When Dovid Hillel Klein, a prominent rabbi with the Chabad chasidic Jewish movement, served as the guest chaplain at the opening of the House of Representatives' April 2010 session, he related a pearl of wisdom that he'd first heard at a comedy show at Northwestern University in Chicago.
One of the comedians performing told the audience about a conversation he'd had with his grandmother over the perennial "is the glass half-full or half-empty?" debate. When one is drinking, the comedian's grandmother told him, the glass is half-empty, but when one is pouring, the glass is half-full.
Rabbi Klein concluded by beseeching God to "continue to bless us," through allowing us to be in the position of providing, so that "we are able to pour, and let others into our lives."
That metaphor has come back to haunt him more than two years later. In September, Northwestern University announced that it was disaffiliating the campus chapter of Chabad, which Rabbi Klein launched 27 years ago, on the grounds that the rabbi was serving alcohol to underage students at Friday night Shabbat dinners. Rabbi Klein responded by filing a religious discrimination suit against the university, claiming that Christian campus groups who served wine to celebrate the Eucharist were not being targeted as he was for saying the kiddush over wine.
In filing his suit, Rabbi Klein pointed out that his campus Chabad went dry over the summer, save for the modest amount of wine consumed during kiddush, after he was upbraided by Patricia Telles-Irvin, the university's dean of student affairs, for providing students with alcohol. For its part, the university countered by referring to "reports of Rabbi Klein's excessive use of alcohol and appearances in public in a state of intoxication." This unusually sharp attack on the character of a man who was praised by Rep. Jan Schakowsky (D-Ill.) in front of Congress for his "invaluable role in our community" fueled the sense that Northwestern, already nervous about student drinking, may have misfired spectacularly by picking on Rabbi Klein.
Nonetheless, the university is holding its ground, insisting in its reply to Rabbi Klein's suit that the rabbi had long been aware of the pitfalls of alcohol use. In 2001 and again in 2005, the university says, the rabbi was told by the university's chaplain, Rev. Tim Stevens, to cease serving alcohol, highlighting a report that spoke of "shots of vodka and/or whiskey ... provided on a regular basis to students of all ages attending the Friday night dinners."
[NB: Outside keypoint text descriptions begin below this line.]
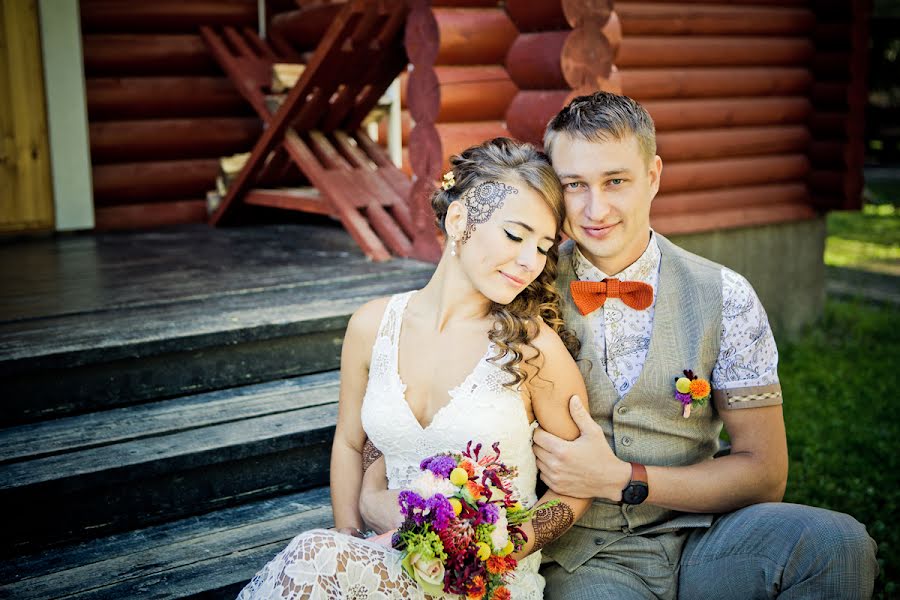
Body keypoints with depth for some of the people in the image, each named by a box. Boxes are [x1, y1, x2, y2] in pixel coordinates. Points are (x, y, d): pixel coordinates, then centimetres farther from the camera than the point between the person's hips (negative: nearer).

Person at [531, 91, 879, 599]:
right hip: (582, 557, -1)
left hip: (696, 544, 2)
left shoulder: (725, 298, -2)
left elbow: (765, 474, -2)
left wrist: (620, 479, -12)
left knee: (838, 543, -24)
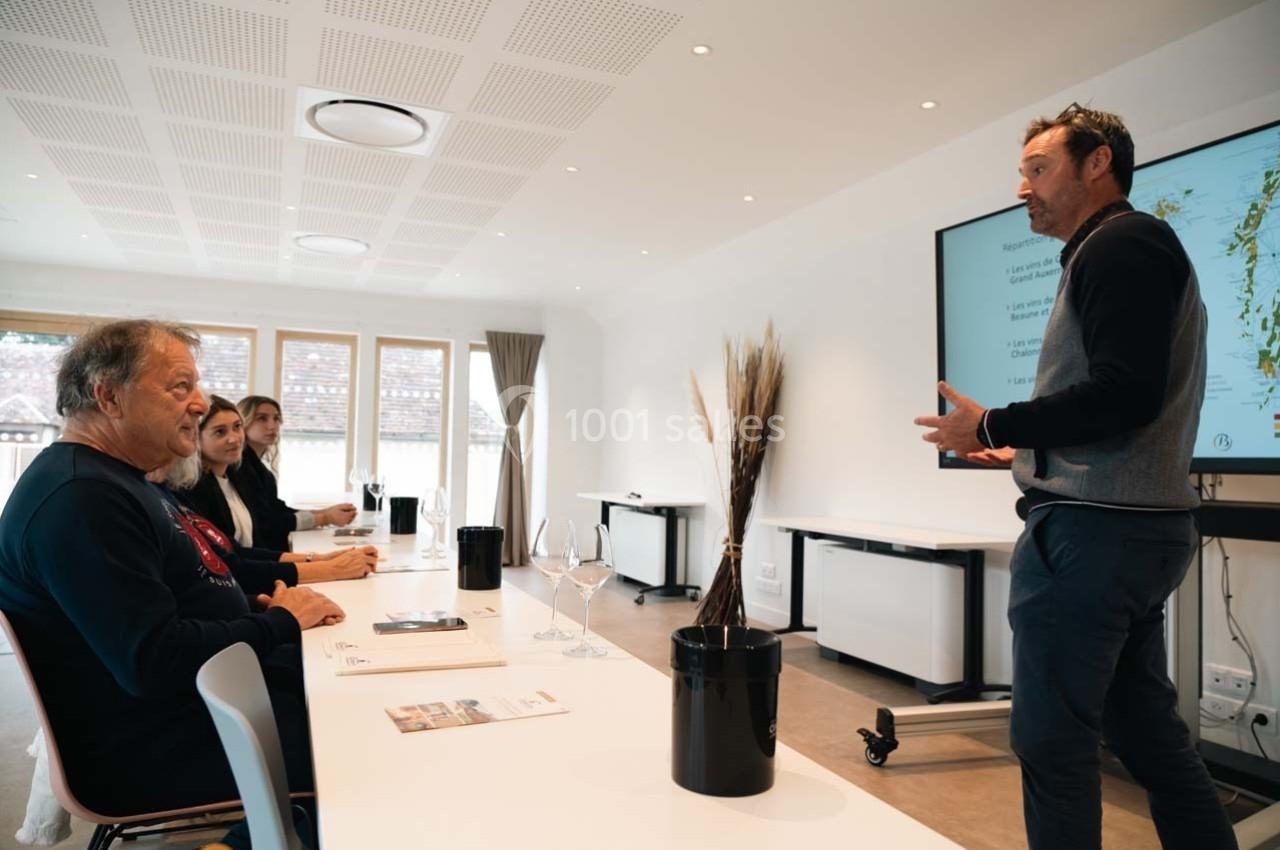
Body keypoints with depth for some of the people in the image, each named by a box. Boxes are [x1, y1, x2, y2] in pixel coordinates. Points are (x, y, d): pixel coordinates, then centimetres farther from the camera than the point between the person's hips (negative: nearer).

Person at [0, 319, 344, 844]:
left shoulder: (107, 481, 12)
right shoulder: (80, 498, -24)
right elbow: (155, 662, -29)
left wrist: (262, 609, -2)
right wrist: (282, 622, -15)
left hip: (204, 692, 10)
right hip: (154, 752, -10)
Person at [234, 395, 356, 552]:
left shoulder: (257, 465, 13)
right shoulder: (239, 465, -16)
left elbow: (278, 510, 8)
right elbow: (265, 523, -19)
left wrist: (327, 511, -3)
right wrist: (325, 519, -13)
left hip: (267, 549, 8)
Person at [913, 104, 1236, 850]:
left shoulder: (1121, 243, -9)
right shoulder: (1135, 251, 21)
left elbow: (1125, 395, -22)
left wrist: (993, 427, -12)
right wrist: (1031, 450, 21)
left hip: (1096, 528, -10)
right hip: (1136, 524, 10)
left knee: (1053, 738, -1)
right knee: (1146, 727, 17)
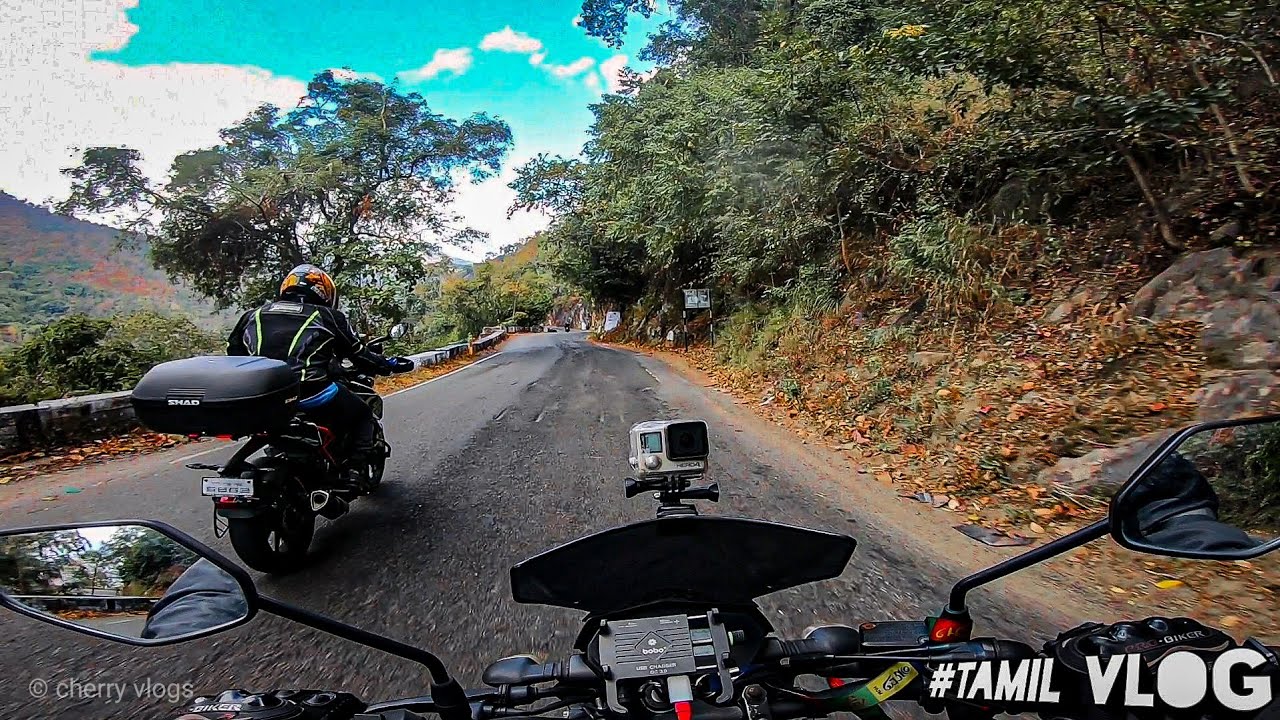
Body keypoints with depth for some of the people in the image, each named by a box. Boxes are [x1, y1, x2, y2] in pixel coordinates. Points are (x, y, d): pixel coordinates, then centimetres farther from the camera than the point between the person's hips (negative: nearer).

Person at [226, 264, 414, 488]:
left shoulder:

Chabad disputes this account. "In the past, if there was ever an issue, it was resolved to the university's satisfaction," said Rabbi Daniel Moscowitz, regional director of Chabad of Illinois. "Out of the blue, and without incident, they demanded I fire Rabbi Klein after 27 years of service to Chabad at Northwestern, or we would face disaffiliation. I offered to fund an independent inquiry, but Patricia Telles-Irvin turned that down and could not or would not provide evidence of what Rabbi Klein had done wrong, or any supporting evidence."
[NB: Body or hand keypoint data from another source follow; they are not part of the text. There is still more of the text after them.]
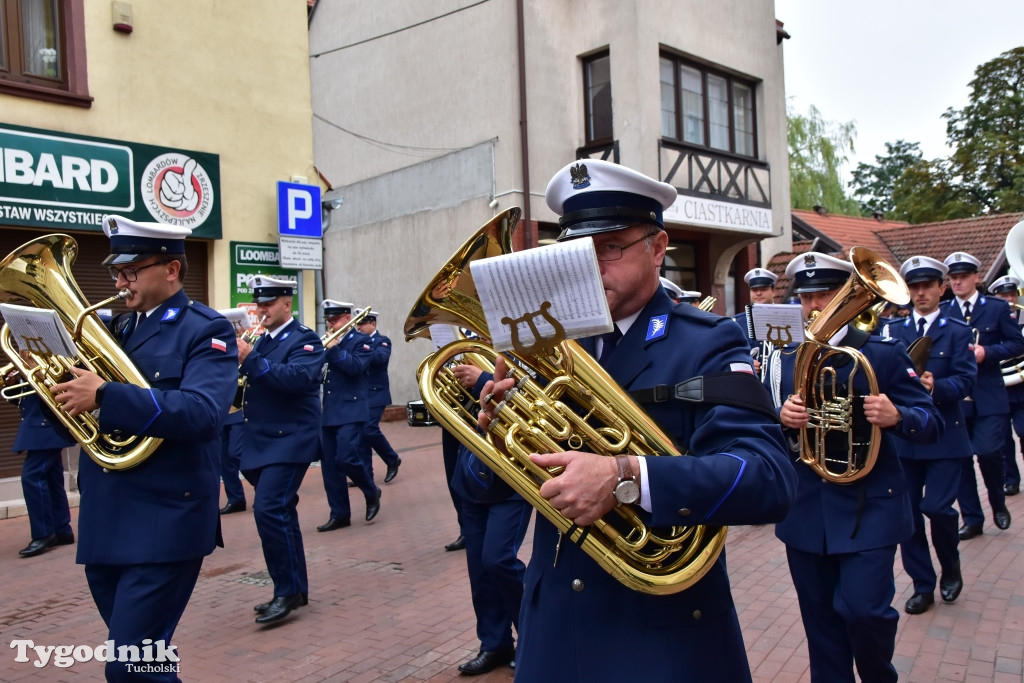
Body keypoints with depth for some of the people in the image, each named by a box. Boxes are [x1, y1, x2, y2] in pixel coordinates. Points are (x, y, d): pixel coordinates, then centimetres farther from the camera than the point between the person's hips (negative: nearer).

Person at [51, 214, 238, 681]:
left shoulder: (206, 330, -8)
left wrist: (104, 395, -29)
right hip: (105, 522, 8)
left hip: (164, 522, -7)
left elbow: (201, 413, -25)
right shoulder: (116, 330, 14)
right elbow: (80, 411, 14)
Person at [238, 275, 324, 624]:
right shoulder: (260, 341, 16)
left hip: (289, 441, -8)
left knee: (269, 509, -18)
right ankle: (295, 591, 23)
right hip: (261, 443, 8)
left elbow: (297, 378, -26)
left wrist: (250, 359, -32)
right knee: (280, 513, 13)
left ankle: (287, 590, -6)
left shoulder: (305, 340, -8)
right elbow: (246, 380, 13)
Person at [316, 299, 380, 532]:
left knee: (346, 458, -15)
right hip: (328, 411, 7)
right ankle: (339, 514, 13)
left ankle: (371, 493, 12)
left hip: (350, 410, -7)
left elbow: (356, 367, -18)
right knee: (329, 464, 5)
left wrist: (333, 349, -18)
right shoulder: (327, 340, 15)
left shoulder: (360, 340, -3)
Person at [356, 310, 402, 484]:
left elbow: (380, 358, -23)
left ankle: (393, 459, 7)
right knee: (361, 433, 3)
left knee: (369, 429, -15)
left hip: (375, 394, -6)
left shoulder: (382, 341, -3)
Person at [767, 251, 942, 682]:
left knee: (863, 610, -10)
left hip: (869, 508, -3)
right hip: (806, 512, 4)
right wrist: (782, 419, -18)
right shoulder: (784, 361, 6)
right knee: (820, 621, 11)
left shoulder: (884, 354, -3)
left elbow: (932, 423, -5)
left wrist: (896, 416, -27)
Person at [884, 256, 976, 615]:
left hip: (945, 436, -2)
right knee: (908, 512, 5)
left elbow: (965, 380, -10)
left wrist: (935, 386, -29)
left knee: (937, 507, -9)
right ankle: (922, 584, 21)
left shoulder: (958, 332, 2)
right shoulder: (891, 330, 8)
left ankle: (951, 568, 21)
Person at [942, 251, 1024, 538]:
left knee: (989, 452, -11)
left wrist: (987, 352, -15)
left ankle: (998, 503, 18)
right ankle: (971, 519, 16)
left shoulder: (997, 308, 4)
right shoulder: (941, 312, 6)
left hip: (988, 397, -2)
While heavy drinking is certainly not confined to Northwestern students, the university has been under particular pressure following the death, shortly after the disaffiliation of Chabad, of a sophomore who attended a party where revelers were drinking. According to the Evanston police department, "alcohol may have been a contributing factor" in the student's death. All first-year students must now attend a compulsory alcohol education course. "The university feels very strongly that it must take seriously the safety of its students," Alan Cubbage, a spokesman for the university, told me.
While student alcohol education emphasizes the importance of informed choices when it comes to drinking, the dispute between Chabad and Northwestern suggests that campus authorities would rather not present the choice in the first place. Yet not all students drink with the express purpose of getting drunk. Moreover, encountering alcohol at a campus religious event is hardly an invitation to binge drink to the point of oblivion. There are plenty of other destinations, like bars and parties, where students can do exactly that.
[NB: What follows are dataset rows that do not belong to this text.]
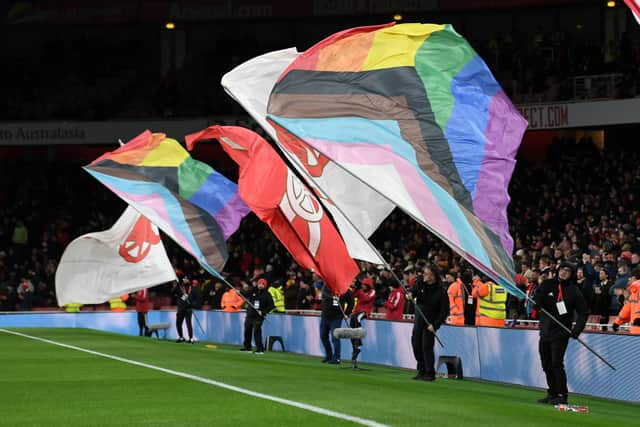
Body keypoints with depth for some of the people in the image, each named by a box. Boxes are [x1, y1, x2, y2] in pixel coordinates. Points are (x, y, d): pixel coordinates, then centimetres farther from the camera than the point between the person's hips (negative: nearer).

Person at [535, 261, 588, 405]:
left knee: (556, 363, -13)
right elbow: (536, 300, 5)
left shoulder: (574, 291, -2)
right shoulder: (547, 285, 8)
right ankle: (552, 394, 20)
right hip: (545, 331, 5)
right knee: (546, 365, 10)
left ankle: (562, 395, -10)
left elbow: (584, 312, 0)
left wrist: (577, 330, -11)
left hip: (561, 333, -5)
This last point is stressed by Rabbi Klein's supporters, who insist that there were never any displays of drunkenness at the Shabbat dinners he hosted. A student petition, saverabbiklein.org, has garnered hundreds of signatures backing an individual it describes as "an icon." And after the Forward newspaper published an article attacking Rabbi Klein, protests from the rabbi's supportive flock led the author of the piece, David Wilensky, to do an about-face. "No one could recall ever seeing alcohol served at any time other than Friday night," Wilensky said in a subsequent apologia. "There was kiddush wine, one shot for a few people who Rabbi Klein already knew and trusted — and that's it."
One saving grace in this sorry dispute is that no one, on either side, has talked about anti-Semitism as a factor, despite Northwestern's double standard in focusing upon Chabad alone. More pertinent is the university's apparent conflation of alcohol consumption with alcoholism as a disease.
From a religious perspective, that assumption is troubling. Long established rituals within both Judaism and Christianity use wine as a sacrament; to invoke binge drinking in this context serves no purpose other than to demonize these practices, and move the debate away from its heartland of frat parties, spring breaks and round-the-clock bars.
An investigation into the causes of student binge drinking would be more helpful than probing the activities of religious groups on campus.